**Stored data**

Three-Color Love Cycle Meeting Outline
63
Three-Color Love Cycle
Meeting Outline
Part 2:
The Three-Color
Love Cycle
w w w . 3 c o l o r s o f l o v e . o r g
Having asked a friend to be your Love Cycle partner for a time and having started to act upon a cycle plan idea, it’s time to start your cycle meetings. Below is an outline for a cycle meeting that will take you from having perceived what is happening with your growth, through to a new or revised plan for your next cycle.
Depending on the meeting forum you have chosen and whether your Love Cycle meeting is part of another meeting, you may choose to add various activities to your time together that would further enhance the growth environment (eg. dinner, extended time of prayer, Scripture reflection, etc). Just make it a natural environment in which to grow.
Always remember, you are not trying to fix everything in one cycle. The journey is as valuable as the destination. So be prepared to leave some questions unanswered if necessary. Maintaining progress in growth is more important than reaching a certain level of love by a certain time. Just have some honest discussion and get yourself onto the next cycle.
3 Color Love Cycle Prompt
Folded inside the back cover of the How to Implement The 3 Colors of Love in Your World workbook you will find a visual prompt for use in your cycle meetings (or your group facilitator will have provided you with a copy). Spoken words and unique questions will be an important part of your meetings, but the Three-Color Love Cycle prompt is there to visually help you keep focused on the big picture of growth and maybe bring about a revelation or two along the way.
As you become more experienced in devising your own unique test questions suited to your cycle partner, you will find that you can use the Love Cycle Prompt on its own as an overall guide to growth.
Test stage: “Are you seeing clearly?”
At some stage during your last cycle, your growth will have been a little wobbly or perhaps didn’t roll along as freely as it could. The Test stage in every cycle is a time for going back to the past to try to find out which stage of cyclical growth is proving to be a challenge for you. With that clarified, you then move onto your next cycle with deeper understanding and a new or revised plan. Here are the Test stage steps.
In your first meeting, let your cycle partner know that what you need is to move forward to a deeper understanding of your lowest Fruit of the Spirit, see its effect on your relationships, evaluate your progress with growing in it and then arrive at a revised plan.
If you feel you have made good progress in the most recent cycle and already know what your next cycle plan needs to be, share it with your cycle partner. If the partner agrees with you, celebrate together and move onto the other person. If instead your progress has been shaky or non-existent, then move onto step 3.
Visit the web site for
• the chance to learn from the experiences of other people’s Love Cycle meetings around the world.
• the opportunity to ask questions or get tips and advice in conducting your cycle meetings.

**Activity**
Write down exactly the span of lines above from the one containing "If you feel" to the one containing "around the world.", both ends included.

**Response to the exercise**
If you feel you have made good progress in the most recent cycle and already know what your next cycle plan needs to be, share it with your cycle partner. If the partner agrees with you, celebrate together and move onto the other person. If instead your progress has been shaky or non-existent, then move onto step 3.
Visit the web site for
• the chance to learn from the experiences of other people’s Love Cycle meetings around the world.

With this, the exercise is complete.